OPC UA security is concerned with the authentication of Clients and Servers, the authentication of users, the integrity and confidentiality of their communications, and the verifiability of claims of functionality. It does not specify the circumstances under which various security mechanisms are required. That specification is crucial, but it is made by the designers of the system at a given site and may be specified by other standards.
Rather, OPC UA provides a security model, described in Part 2, in which security measures can be selected and configured to meet the security needs of a given installation. This model includes security mechanisms and parameters. In some cases, the mechanism for exchanging security parameters is defined, but the way that applications use these parameters is not. This framework also defines a minimum set of security Profiles that all OPC UA Applications support, even though they may not be used in all installations. Security Profiles are defined in Part 7.
Application level security relies on a secure communication channel that is active for the duration of the application Session and ensures the integrity of all Messages that are exchanged. This means users need to be authenticated only once, when the application Session is established. The mechanisms for discovering Servers and establishing secure communication channels and application Sessions are described in Part 4 and Part 6. Additional information about the Discovery process is described in Part 12.
When a Session is established, the Client and Server applications negotiate a secure communications channel. Digital (X.509) Certificates are utilized to identify the Client and Server. The Server further authenticates the user and authorizes subsequent requests to access Objects in the Server.
OPC UA includes support for security audit trails with traceability between Client and Server audit logs. If a security-related problem is detected at the Server, the associated Client audit log entry can be located and examined. OPC UA also provides the capability for Servers to generate Event Notifications that report auditable Events to Clients capable of processing and logging them. OPC UA defines security audit parameters that can be included in audit log entries and in audit Event Notifications. Part 5 defines the data types for these parameters. Not all Servers and Clients provide all of the auditing features. Profiles, found in Part 7, indicate which features are supported.
OPC UA security complements the security infrastructure provided by most web service capable platforms.
Transport level security can be used to encrypt and sign Messages. Encryption and signatures protect against disclosure of information and protect the integrity of Messages. Encryption capabilities are provided by the underlying communications technology used to exchange Messages between OPC UA Applications. Part 7 defines the encryption and signature algorithms to be used for a given Profile.
The set of Objects and related information that the Server makes available to Clients is referred to as its AddressSpace. The OPC UA AddressSpace represents its contents as a set of Nodes connected by References.
Primitive characteristics of Nodes are described by OPC-defined Attributes. Attributes are the only elements of a Server that have data values. Data types that define attribute values may be simple or complex.
Nodes in the AddressSpace are typed according to their use and their meaning. NodeClasses define the metadata for the OPC UA AddressSpace. Part 3 defines the OPC UA NodeClasses.
The Base NodeClass defines Attributes common to all Nodes, allowing identification, classification and naming. Each NodeClass inherits these Attributes and may additionally define its own Attributes.

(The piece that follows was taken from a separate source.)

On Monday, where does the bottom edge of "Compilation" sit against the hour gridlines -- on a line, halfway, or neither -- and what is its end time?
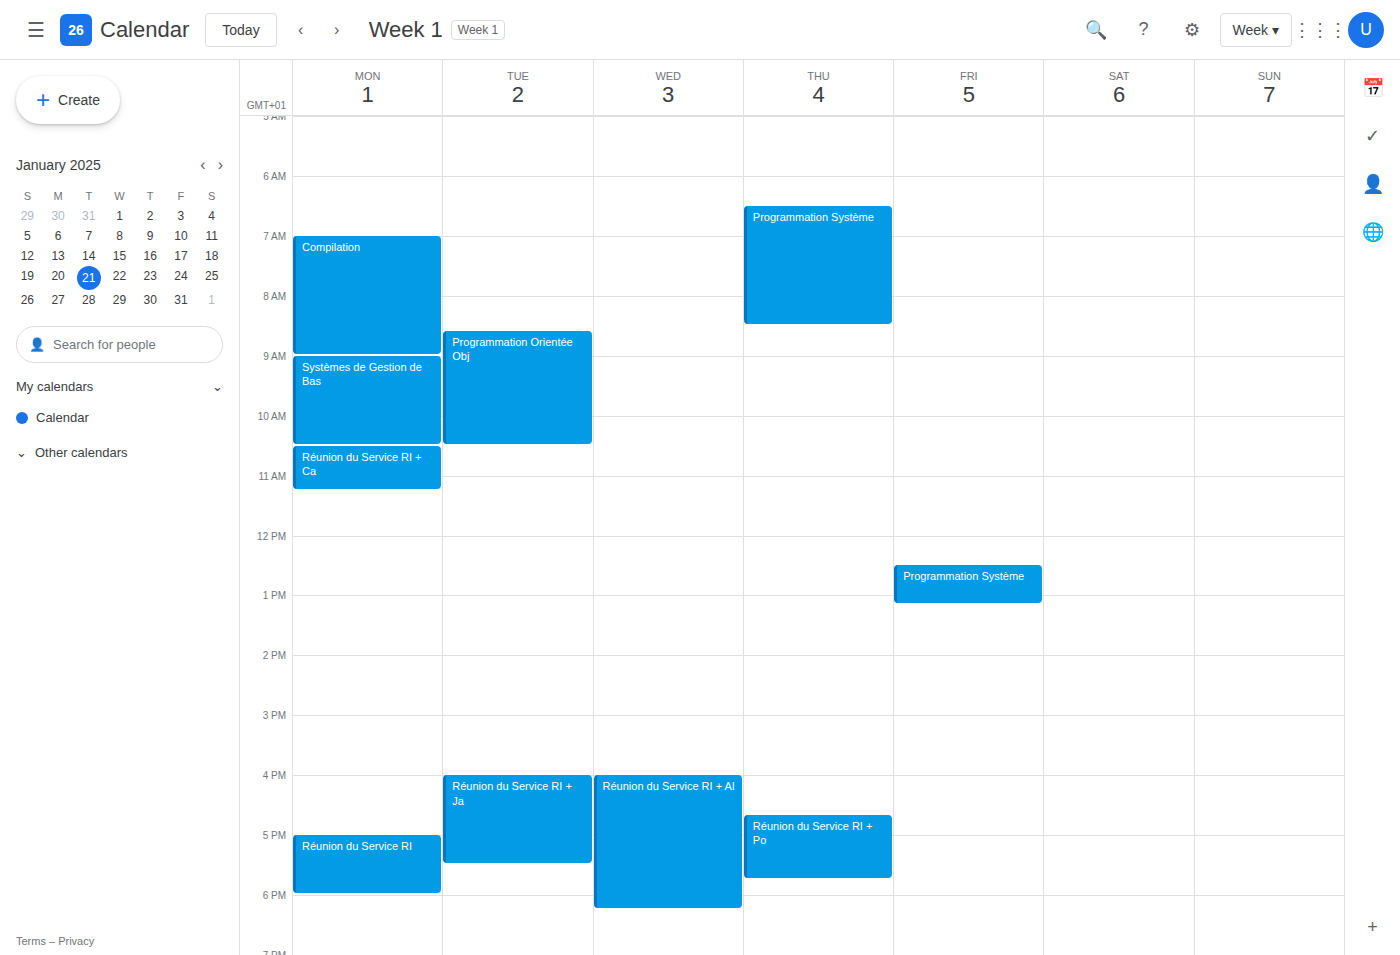
9:00 AM -- exactly on the 9 AM line.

To promote interoperability of Clients and Servers, the OPC UA AddressSpace is structured hierarchically with the top levels the same for all Servers. Although Nodes in the AddressSpace are typically accessible via the hierarchy, they may have References to each other, allowing the AddressSpace to represent an interrelated network of Nodes. The model of the AddressSpace is defined in Part 3.
Servers may subset the AddressSpace into Views to simplify Client access. Subclause 6.3.4.3 describes AddressSpace Views in more detail.
The OPC UA Object Model provides a consistent, integrated set of NodeClasses for representing Objects in the AddressSpace. This model represents Objects in terms of their Variables, Events and Methods, and their relationships with other Objects. Part 3 describes this model.
The OPC UA object model allows Servers to provide type definitions for Objects and their components. Type definitions may be subclassed. They also may be common or they may be system-specific. ObjectTypes may be defined by standards organizations, vendors or end-users.
This model allows data, Alarms and Events, and their history to be integrated into a single Server. For example, Servers are able to represent a temperature transmitter as an Object that is composed of a temperature value, a set of alarm parameters, and a corresponding set of alarm limits.
The interface between Clients and Servers is defined as a set of Services. These Services are organized into logical groupings called Service Sets. Service Sets are discussed in Clause 6.4 and specified in Part 4.
OPC UA Services provide two capabilities to Clients. They allow Clients to issue requests to Servers and receive responses from them. They also allow Clients to subscribe to Servers for Notifications. Notifications are used by the Server to report occurrences such as Alarms, data value changes, Events, and Program execution results.
OPC UA Messages may be encoded as XML text or in binary format for efficiency purposes. They may be transferred using multiple underlying transports, for example TCP or web services over HTTP. Servers may provide different encodings and transports as defined by Part 6.